In summer 2015 Jade signed for Bristol Academy who were winless and at the bottom of the FA WSL table. Despite making long journeys for national team duty in Africa, she proved a prolific goalscorer and was hailed as "inspirational" by the team's coach. When Bristol were relegated, Jade left the club to sign for Reading ahead of the 2016 FA WSL season but her stay was short after making the decision to return to Madrid. Her last appearance for the club was on 30 October against Chelsea.

==International career==

=== Spain U19 ===
Jade was born and raised in Spain, but her mother is from Equatorial Guinea, so she was eligible to represent either country. She played in the Spanish team that won the 2004 UEFA Women's Under-19 Championship, scoring the first goal of the final match against Germany.

=== Equatorial Guinea ===
Jade has been a member of the Equatoguinean senior team since 2010. Because Jade competed for Spain in the 2004 FIFA U-19 Women's World Championship, scoring two goals in the second match, she had been registered as a Spanish player in FIFA's database.

Just days prior to the 2011 FIFA Women's World Cup, FIFA temporarily suspended Jade from both international and club competition for two months, on the grounds that she was playing with Equatorial Guinea while having played with a Spanish national team within the past five years. Since the Equatoguinean Football Federation did not complete the process of changing her FIFA-registered nationality in a timely manner, she was declared ineligible, and Equatorial Guinea were also removed from qualifying for the 2012 Summer Olympics as a result. In September 2011 she announced she would not play for Equatorial Guinea anymore. However, Jade reversed her decision a year later, to go to Malabo for a friendly match against the Democratic Republic of the Congo in June 2012. She then won the African Championship that year.

| Information shown |

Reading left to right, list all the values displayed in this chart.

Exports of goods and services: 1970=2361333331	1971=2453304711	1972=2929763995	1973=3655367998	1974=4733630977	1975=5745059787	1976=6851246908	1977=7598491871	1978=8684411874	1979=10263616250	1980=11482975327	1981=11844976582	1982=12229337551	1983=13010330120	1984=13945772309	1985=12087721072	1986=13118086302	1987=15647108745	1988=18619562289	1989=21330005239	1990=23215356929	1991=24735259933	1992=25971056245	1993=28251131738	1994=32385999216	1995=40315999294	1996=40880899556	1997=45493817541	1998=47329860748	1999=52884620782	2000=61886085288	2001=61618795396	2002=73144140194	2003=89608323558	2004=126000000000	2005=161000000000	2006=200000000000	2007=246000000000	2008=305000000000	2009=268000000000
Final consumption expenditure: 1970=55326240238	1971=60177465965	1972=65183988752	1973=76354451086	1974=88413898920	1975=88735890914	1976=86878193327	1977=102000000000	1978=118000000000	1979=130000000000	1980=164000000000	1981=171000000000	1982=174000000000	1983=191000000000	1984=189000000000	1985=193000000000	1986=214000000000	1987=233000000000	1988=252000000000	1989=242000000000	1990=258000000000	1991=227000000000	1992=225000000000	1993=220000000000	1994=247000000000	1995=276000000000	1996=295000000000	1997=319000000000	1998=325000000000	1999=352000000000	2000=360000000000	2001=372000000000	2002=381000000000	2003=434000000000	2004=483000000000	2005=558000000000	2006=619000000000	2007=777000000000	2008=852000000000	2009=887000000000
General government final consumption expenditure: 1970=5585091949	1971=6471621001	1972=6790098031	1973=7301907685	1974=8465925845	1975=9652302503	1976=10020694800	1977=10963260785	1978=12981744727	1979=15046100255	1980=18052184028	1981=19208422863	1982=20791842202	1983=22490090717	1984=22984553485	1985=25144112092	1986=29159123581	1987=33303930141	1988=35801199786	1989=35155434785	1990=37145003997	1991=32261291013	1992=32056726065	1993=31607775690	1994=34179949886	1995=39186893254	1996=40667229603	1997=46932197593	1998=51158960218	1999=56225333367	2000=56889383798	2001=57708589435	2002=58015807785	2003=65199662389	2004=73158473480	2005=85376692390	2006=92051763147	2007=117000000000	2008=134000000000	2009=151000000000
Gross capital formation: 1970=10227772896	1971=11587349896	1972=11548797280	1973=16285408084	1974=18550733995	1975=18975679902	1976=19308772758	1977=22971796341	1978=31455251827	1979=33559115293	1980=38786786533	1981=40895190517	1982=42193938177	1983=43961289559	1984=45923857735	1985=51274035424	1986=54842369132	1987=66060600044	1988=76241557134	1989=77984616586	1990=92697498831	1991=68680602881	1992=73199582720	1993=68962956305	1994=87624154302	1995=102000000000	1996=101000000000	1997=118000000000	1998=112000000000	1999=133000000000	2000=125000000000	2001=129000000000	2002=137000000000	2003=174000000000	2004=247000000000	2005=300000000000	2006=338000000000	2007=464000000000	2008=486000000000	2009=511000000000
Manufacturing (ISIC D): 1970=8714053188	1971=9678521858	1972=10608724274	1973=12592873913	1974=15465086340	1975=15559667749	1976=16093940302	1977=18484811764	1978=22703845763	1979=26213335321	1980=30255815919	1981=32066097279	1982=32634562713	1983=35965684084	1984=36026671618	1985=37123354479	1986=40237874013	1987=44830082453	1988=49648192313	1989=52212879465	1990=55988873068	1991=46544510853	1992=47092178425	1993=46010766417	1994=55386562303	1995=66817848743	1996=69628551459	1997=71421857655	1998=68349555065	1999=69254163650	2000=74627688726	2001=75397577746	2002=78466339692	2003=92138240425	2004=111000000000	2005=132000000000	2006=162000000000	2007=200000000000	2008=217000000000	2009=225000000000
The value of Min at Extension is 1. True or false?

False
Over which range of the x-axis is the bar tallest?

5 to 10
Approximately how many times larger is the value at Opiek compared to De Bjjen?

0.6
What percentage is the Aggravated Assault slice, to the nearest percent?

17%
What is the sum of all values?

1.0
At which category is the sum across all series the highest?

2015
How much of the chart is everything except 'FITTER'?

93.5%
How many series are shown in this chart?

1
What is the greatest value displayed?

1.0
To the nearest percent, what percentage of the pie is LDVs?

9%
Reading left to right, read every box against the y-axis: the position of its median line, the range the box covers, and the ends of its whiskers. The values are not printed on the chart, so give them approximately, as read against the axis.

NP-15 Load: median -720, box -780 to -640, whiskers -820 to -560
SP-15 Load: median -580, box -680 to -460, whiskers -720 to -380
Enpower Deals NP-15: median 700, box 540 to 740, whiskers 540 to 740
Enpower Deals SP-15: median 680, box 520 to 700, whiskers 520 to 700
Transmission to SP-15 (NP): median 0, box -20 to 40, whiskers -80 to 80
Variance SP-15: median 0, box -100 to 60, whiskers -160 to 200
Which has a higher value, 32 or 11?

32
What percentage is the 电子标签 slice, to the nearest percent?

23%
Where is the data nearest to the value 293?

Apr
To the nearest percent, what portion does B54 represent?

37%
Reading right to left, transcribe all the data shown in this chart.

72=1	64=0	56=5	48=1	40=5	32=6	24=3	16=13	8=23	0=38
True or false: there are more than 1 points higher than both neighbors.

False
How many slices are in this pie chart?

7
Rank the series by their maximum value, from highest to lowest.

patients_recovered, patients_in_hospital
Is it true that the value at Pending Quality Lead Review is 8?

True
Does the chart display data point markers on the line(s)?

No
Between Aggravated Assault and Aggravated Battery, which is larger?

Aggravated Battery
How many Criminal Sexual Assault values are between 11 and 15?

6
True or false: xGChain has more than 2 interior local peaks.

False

| Work task A |
Can you update the passage on Jade's career from "In summer 2015" down to "match against Germany.", putting "reliable scorer" in place of "prolific goalscorer"?
| Work task B |
Can you carry the passage on Jade's career on past its final sentence?

| Exercise result A |
In summer 2015 Jade signed for Bristol Academy who were winless and at the bottom of the FA WSL table. Despite making long journeys for national team duty in Africa, she proved a reliable scorer and was hailed as "inspirational" by the team's coach. When Bristol were relegated, Jade left the club to sign for Reading ahead of the 2016 FA WSL season but her stay was short after making the decision to return to Madrid. Her last appearance for the club was on 30 October against Chelsea.

==International career==

=== Spain U19 ===
Jade was born and raised in Spain, but her mother is from Equatorial Guinea, so she was eligible to represent either country. She played in the Spanish team that won the 2004 UEFA Women's Under-19 Championship, scoring the first goal of the final match against Germany.

| Exercise result B |
===International goals===
Scores and results list Equatorial Guinea's goal tally first

No.: Date; Venue; Opponent; Score; Result; Competition
1: 2 November 2010; Sinaba Stadium, Daveyton, South Africa; Cameroon; 1–0; 2–2; 2010 African Women's Championship
2: 11 November 2010; South Africa; 2–0; 3–1
3: 14 November 2010; Nigeria; 2–3; 2–4
4: 17 April 2011; Estadio de Malabo, Malabo, Equatorial Guinea; Cameroon; 2–0; 0–3; 2012 CAF Women's Pre-Olympic Tournament
5: 23 June 2012; DR Congo; 3–0; Friendly
6: 31 October 2012; 6–0; 6–0; 2012 African Women's Championship
7: 3 November 2012; Senegal; 1–0; 5–0
8: 2–0
9: 7 June 2014; Ivory Coast; 1–0; 2–2; 2014 African Women's Championship qualification
10: 23 May 2015; Stade de Kinkala, Kinkala, Republic of the Congo; Congo; 2–0; 3–0; 2015 CAF Women's Olympic Qualifying Tournament
11: 3–0
12: 31 May 2015; Estadio de Bata, Bata, Equatorial Guinea; 1–0; 4–0
13: 2–0
14: 3–0
15: 10 April 2016; Estadio de Malabo, Malabo, Equatorial Guinea; Mali; 1–0; 2–1; 2016 Africa Women Cup of Nations qualification
16: 26 November 2017; Comoros; 3–0; 4–0; Friendly
17: 4–0
18: 6 June 2018; Kenyatta Stadium, Machakos, Kenya; Kenya; 1–0; 1–2; 2018 Africa Women Cup of Nations qualification

==Honours==

=== Club ===
- Rayo Vallecano
  - Spanish Championship: 2008–09, 2009–10, 2010–11
  - Copa de la Reina de Fútbol: 2008

=== International ===
- Spain U-19
  - UEFA Women's Under-19 Championship: 2004
- Equatorial Guinea
  - African Women's Championship: 2012; runner-up: 2010

==Personal life==
Although born in Valladolid, Jade feels Madrilenian as she has lived in Madrid since she was three months old. She is openly lesbian.